Ein zweifelhafter Retter in der Not

Die Konservativen versuchten die Wähler noch zusätzlich zu verwirren, indem sie zunächst die Khordad-Front der Reformer aufsplitterten und dann ihre eigenen Kandidaten als Modernisten ausgaben. Ihr Meisterstreich war der Auftritt des früheren Präsidenten Hashemi Rafsanjani mit dem Image eines neutralen Zentrumspolitikers. Er soll abwandernden Anhänger der Konservativen auffangen und zugleich das Reformlager schwächen. Prompt zerfiel die Khordad-Front in ein halbes Dutzend Gruppen, weil Khatamis Beteiligungspartei die Aufnahme Rafsanjanis auf ihre Liste wegen seiner oligarchischen Züge und seines undurchsichtigen Programms verweigerte. Fayezeh ging ihrerseits merklich auf Distanz zu den Reformern und führte anstelle ihres Vaters den aktiven Wahlkampf der Zentristen.

Aufgabe:
Stimmen die folgenden Aussagen mit dem Ausgangstext überein? Beantworte jede mit Ja oder Nein und zitiere dazu die entscheidenden Worte wörtlich.
1. Khatamis Beteiligungspartei nahm Rafsanjani auf ihre Liste auf.
2. Die Khordad-Front zerfiel in ein halbes Dutzend Gruppen.
3. Die Konservativen gaben ihre eigenen Kandidaten als Modernisten aus.

Datenauszug:
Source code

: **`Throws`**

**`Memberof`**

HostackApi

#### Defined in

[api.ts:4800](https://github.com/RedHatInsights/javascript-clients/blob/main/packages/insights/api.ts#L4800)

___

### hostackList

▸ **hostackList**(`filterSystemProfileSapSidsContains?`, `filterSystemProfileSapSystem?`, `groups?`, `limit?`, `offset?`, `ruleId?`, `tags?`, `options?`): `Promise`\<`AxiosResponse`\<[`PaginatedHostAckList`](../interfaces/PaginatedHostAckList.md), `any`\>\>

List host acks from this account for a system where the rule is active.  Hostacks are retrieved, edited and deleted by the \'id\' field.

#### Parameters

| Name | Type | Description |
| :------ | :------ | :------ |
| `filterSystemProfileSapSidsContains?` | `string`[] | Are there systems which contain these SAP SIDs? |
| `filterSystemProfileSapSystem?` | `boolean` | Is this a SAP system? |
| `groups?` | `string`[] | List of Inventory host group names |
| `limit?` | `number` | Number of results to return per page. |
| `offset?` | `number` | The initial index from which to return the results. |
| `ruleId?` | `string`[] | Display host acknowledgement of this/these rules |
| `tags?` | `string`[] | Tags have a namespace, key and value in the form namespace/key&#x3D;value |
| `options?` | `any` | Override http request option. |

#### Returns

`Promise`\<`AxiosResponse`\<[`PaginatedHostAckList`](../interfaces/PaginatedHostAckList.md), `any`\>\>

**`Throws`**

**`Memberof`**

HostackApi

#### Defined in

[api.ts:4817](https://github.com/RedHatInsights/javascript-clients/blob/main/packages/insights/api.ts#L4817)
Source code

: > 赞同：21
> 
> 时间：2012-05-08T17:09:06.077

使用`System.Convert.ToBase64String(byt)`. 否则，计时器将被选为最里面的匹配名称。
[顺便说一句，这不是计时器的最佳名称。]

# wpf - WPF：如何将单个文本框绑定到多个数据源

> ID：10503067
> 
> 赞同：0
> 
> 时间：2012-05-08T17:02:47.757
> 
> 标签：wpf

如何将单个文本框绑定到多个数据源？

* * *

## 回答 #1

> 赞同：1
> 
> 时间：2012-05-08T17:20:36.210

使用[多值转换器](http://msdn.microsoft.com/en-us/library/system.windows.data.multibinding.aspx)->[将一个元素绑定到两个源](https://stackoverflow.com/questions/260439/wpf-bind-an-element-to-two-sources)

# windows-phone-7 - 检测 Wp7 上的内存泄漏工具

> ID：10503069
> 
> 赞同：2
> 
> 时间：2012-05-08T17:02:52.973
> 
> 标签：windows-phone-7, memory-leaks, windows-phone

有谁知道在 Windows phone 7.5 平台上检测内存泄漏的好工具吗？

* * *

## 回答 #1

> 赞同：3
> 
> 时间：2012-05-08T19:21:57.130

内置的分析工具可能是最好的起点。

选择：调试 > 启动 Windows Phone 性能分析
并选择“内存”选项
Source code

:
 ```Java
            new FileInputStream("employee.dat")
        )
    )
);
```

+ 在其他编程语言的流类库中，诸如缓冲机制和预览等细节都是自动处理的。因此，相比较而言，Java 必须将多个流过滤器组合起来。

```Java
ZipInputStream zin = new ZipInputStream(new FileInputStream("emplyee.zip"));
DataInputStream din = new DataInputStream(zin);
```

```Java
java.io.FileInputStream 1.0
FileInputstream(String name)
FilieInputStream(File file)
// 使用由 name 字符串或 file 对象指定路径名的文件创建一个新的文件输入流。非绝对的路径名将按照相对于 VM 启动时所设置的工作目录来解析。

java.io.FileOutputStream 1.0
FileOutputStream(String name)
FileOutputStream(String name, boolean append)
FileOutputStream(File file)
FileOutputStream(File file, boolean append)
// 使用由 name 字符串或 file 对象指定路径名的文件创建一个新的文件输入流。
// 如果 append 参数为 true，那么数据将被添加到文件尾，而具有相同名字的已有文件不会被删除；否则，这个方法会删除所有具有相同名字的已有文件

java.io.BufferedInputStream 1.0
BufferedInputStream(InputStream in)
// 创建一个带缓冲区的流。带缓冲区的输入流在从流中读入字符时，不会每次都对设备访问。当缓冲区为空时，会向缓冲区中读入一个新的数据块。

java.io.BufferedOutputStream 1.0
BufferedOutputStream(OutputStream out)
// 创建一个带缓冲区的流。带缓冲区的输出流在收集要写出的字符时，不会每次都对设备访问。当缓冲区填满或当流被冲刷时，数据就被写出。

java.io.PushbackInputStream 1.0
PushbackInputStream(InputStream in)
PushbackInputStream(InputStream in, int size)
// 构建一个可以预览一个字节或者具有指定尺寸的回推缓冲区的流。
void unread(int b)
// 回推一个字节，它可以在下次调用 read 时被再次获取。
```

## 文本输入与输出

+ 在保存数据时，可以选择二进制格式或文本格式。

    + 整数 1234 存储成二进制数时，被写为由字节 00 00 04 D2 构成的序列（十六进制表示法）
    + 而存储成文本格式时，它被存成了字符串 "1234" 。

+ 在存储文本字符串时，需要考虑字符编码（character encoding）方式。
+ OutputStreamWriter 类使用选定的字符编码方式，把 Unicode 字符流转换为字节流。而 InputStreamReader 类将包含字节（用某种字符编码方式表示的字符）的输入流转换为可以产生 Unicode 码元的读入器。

Lösung:
1. Nein: „weil Khatamis Beteiligungspartei die Aufnahme Rafsanjanis auf ihre Liste wegen seiner oligarchischen Züge und seines undurchsichtigen Programms verweigerte“
2. Ja: „Prompt zerfiel die Khordad-Front in ein halbes Dutzend Gruppen“
3. Ja: „dann ihre eigenen Kandidaten als Modernisten ausgaben“